<<<<

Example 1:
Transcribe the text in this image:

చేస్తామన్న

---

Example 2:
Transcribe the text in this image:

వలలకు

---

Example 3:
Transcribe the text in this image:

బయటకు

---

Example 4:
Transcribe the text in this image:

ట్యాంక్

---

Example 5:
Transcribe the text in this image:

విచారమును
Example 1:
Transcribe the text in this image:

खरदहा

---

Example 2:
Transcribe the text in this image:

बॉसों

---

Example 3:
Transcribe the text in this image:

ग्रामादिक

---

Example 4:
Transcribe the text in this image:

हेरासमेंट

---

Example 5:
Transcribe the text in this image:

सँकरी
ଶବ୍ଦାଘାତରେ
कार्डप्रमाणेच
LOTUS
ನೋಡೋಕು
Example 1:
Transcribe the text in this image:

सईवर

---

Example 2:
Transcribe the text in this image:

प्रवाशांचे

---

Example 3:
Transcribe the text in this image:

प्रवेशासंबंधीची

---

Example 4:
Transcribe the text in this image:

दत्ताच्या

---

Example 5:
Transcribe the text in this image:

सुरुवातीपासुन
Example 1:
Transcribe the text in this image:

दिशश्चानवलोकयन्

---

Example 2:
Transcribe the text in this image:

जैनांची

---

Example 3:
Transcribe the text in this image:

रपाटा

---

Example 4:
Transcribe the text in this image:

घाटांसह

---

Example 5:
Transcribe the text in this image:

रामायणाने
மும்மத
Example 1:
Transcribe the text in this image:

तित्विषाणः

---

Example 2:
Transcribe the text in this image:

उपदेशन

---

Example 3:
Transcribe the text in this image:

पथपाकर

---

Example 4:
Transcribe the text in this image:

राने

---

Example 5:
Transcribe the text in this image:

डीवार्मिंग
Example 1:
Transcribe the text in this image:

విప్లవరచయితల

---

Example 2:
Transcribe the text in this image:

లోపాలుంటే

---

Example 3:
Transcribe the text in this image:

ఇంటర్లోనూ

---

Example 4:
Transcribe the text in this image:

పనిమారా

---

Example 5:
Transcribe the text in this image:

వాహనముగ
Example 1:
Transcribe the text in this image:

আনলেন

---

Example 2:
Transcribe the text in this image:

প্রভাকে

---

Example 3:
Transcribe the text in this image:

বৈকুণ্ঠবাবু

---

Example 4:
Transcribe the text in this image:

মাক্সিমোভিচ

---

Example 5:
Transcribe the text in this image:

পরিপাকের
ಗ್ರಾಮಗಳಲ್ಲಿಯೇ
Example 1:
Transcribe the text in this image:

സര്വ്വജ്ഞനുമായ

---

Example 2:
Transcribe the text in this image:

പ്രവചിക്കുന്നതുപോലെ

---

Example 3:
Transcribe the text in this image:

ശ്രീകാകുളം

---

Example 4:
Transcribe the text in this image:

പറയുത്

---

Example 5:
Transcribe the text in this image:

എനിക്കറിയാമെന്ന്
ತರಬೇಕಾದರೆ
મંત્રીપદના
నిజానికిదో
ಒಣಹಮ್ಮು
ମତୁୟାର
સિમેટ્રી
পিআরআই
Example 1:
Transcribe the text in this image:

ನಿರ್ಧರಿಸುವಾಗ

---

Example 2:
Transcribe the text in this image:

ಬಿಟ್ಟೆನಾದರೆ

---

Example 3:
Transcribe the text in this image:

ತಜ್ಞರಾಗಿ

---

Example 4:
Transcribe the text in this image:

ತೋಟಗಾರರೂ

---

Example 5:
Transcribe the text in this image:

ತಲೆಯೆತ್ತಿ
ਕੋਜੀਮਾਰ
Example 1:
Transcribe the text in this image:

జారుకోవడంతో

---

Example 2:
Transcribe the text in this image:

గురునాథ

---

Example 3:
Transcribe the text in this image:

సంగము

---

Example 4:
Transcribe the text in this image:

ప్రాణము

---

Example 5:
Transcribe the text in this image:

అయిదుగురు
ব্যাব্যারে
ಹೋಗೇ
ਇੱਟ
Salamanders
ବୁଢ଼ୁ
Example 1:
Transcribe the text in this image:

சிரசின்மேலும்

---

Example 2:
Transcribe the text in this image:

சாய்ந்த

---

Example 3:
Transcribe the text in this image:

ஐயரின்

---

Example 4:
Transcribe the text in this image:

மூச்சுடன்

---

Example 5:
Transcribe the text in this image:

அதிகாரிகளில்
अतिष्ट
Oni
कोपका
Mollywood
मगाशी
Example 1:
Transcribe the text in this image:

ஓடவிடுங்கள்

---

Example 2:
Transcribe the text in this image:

>>>>

Set problem: Lay out every line of the material above as a Markdown table with the columns Row and Line, numbering each line in order and omitting the blank ones.

Expected output:
| Row | Line |
|---|---|
| 1 | Example 1: |
| 2 | Transcribe the text in this image: |
| 3 | చేస్తామన్న |
| 4 | --- |
| 5 | Example 2: |
| 6 | Transcribe the text in this image: |
| 7 | వలలకు |
| 8 | --- |
| 9 | Example 3: |
| 10 | Transcribe the text in this image: |
| 11 | బయటకు |
| 12 | --- |
| 13 | Example 4: |
| 14 | Transcribe the text in this image: |
| 15 | ట్యాంక్ |
| 16 | --- |
| 17 | Example 5: |
| 18 | Transcribe the text in this image: |
| 19 | విచారమును |
| 20 | Example 1: |
| 21 | Transcribe the text in this image: |
| 22 | खरदहा |
| 23 | --- |
| 24 | Example 2: |
| 25 | Transcribe the text in this image: |
| 26 | बॉसों |
| 27 | --- |
| 28 | Example 3: |
| 29 | Transcribe the text in this image: |
| 30 | ग्रामादिक |
| 31 | --- |
| 32 | Example 4: |
| 33 | Transcribe the text in this image: |
| 34 | हेरासमेंट |
| 35 | --- |
| 36 | Example 5: |
| 37 | Transcribe the text in this image: |
| 38 | सँकरी |
| 39 | ଶବ୍ଦାଘାତରେ |
| 40 | कार्डप्रमाणेच |
| 41 | LOTUS |
| 42 | ನೋಡೋಕು |
| 43 | Example 1: |
| 44 | Transcribe the text in this image: |
| 45 | सईवर |
| 46 | --- |
| 47 | Example 2: |
| 48 | Transcribe the text in this image: |
| 49 | प्रवाशांचे |
| 50 | --- |
| 51 | Example 3: |
| 52 | Transcribe the text in this image: |
| 53 | प्रवेशासंबंधीची |
| 54 | --- |
| 55 | Example 4: |
| 56 | Transcribe the text in this image: |
| 57 | दत्ताच्या |
| 58 | --- |
| 59 | Example 5: |
| 60 | Transcribe the text in this image: |
| 61 | सुरुवातीपासुन |
| 62 | Example 1: |
| 63 | Transcribe the text in this image: |
| 64 | दिशश्चानवलोकयन् |
| 65 | --- |
| 66 | Example 2: |
| 67 | Transcribe the text in this image: |
| 68 | जैनांची |
| 69 | --- |
| 70 | Example 3: |
| 71 | Transcribe the text in this image: |
| 72 | रपाटा |
| 73 | --- |
| 74 | Example 4: |
| 75 | Transcribe the text in this image: |
| 76 | घाटांसह |
| 77 | --- |
| 78 | Example 5: |
| 79 | Transcribe the text in this image: |
| 80 | रामायणाने |
| 81 | மும்மத |
| 82 | Example 1: |
| 83 | Transcribe the text in this image: |
| 84 | तित्विषाणः |
| 85 | --- |
| 86 | Example 2: |
| 87 | Transcribe the text in this image: |
| 88 | उपदेशन |
| 89 | --- |
| 90 | Example 3: |
| 91 | Transcribe the text in this image: |
| 92 | पथपाकर |
| 93 | --- |
| 94 | Example 4: |
| 95 | Transcribe the text in this image: |
| 96 | राने |
| 97 | --- |
| 98 | Example 5: |
| 99 | Transcribe the text in this image: |
| 100 | डीवार्मिंग |
| 101 | Example 1: |
| 102 | Transcribe the text in this image: |
| 103 | విప్లవరచయితల |
| 104 | --- |
| 105 | Example 2: |
| 106 | Transcribe the text in this image: |
| 107 | లోపాలుంటే |
| 108 | --- |
| 109 | Example 3: |
| 110 | Transcribe the text in this image: |
| 111 | ఇంటర్లోనూ |
| 112 | --- |
| 113 | Example 4: |
| 114 | Transcribe the text in this image: |
| 115 | పనిమారా |
| 116 | --- |
| 117 | Example 5: |
| 118 | Transcribe the text in this image: |
| 119 | వాహనముగ |
| 120 | Example 1: |
| 121 | Transcribe the text in this image: |
| 122 | আনলেন |
| 123 | --- |
| 124 | Example 2: |
| 125 | Transcribe the text in this image: |
| 126 | প্রভাকে |
| 127 | --- |
| 128 | Example 3: |
| 129 | Transcribe the text in this image: |
| 130 | বৈকুণ্ঠবাবু |
| 131 | --- |
| 132 | Example 4: |
| 133 | Transcribe the text in this image: |
| 134 | মাক্সিমোভিচ |
| 135 | --- |
| 136 | Example 5: |
| 137 | Transcribe the text in this image: |
| 138 | পরিপাকের |
| 139 | ಗ್ರಾಮಗಳಲ್ಲಿಯೇ |
| 140 | Example 1: |
| 141 | Transcribe the text in this image: |
| 142 | സര്വ്വജ്ഞനുമായ |
| 143 | --- |
| 144 | Example 2: |
| 145 | Transcribe the text in this image: |
| 146 | പ്രവചിക്കുന്നതുപോലെ |
| 147 | --- |
| 148 | Example 3: |
| 149 | Transcribe the text in this image: |
| 150 | ശ്രീകാകുളം |
| 151 | --- |
| 152 | Example 4: |
| 153 | Transcribe the text in this image: |
| 154 | പറയുത് |
| 155 | --- |
| 156 | Example 5: |
| 157 | Transcribe the text in this image: |
| 158 | എനിക്കറിയാമെന്ന് |
| 159 | ತರಬೇಕಾದರೆ |
| 160 | મંત્રીપદના |
| 161 | నిజానికిదో |
| 162 | ಒಣಹಮ್ಮು |
| 163 | ମତୁୟାର |
| 164 | સિમેટ્રી |
| 165 | পিআরআই |
| 166 | Example 1: |
| 167 | Transcribe the text in this image: |
| 168 | ನಿರ್ಧರಿಸುವಾಗ |
| 169 | --- |
| 170 | Example 2: |
| 171 | Transcribe the text in this image: |
| 172 | ಬಿಟ್ಟೆನಾದರೆ |
| 173 | --- |
| 174 | Example 3: |
| 175 | Transcribe the text in this image: |
| 176 | ತಜ್ಞರಾಗಿ |
| 177 | --- |
| 178 | Example 4: |
| 179 | Transcribe the text in this image: |
| 180 | ತೋಟಗಾರರೂ |
| 181 | --- |
| 182 | Example 5: |
| 183 | Transcribe the text in this image: |
| 184 | ತಲೆಯೆತ್ತಿ |
| 185 | ਕੋਜੀਮਾਰ |
| 186 | Example 1: |
| 187 | Transcribe the text in this image: |
| 188 | జారుకోవడంతో |
| 189 | --- |
| 190 | Example 2: |
| 191 | Transcribe the text in this image: |
| 192 | గురునాథ |
| 193 | --- |
| 194 | Example 3: |
| 195 | Transcribe the text in this image: |
| 196 | సంగము |
| 197 | --- |
| 198 | Example 4: |
| 199 | Transcribe the text in this image: |
| 200 | ప్రాణము |
| 201 | --- |
| 202 | Example 5: |
| 203 | Transcribe the text in this image: |
| 204 | అయిదుగురు |
| 205 | ব্যাব্যারে |
| 206 | ಹೋಗೇ |
| 207 | ਇੱਟ |
| 208 | Salamanders |
| 209 | ବୁଢ଼ୁ |
| 210 | Example 1: |
| 211 | Transcribe the text in this image: |
| 212 | சிரசின்மேலும் |
| 213 | --- |
| 214 | Example 2: |
| 215 | Transcribe the text in this image: |
| 216 | சாய்ந்த |
| 217 | --- |
| 218 | Example 3: |
| 219 | Transcribe the text in this image: |
| 220 | ஐயரின் |
| 221 | --- |
| 222 | Example 4: |
| 223 | Transcribe the text in this image: |
| 224 | மூச்சுடன் |
| 225 | --- |
| 226 | Example 5: |
| 227 | Transcribe the text in this image: |
| 228 | அதிகாரிகளில் |
| 229 | अतिष्ट |
| 230 | Oni |
| 231 | कोपका |
| 232 | Mollywood |
| 233 | मगाशी |
| 234 | Example 1: |
| 235 | Transcribe the text in this image: |
| 236 | ஓடவிடுங்கள் |
| 237 | --- |
| 238 | Example 2: |
| 239 | Transcribe the text in this image: |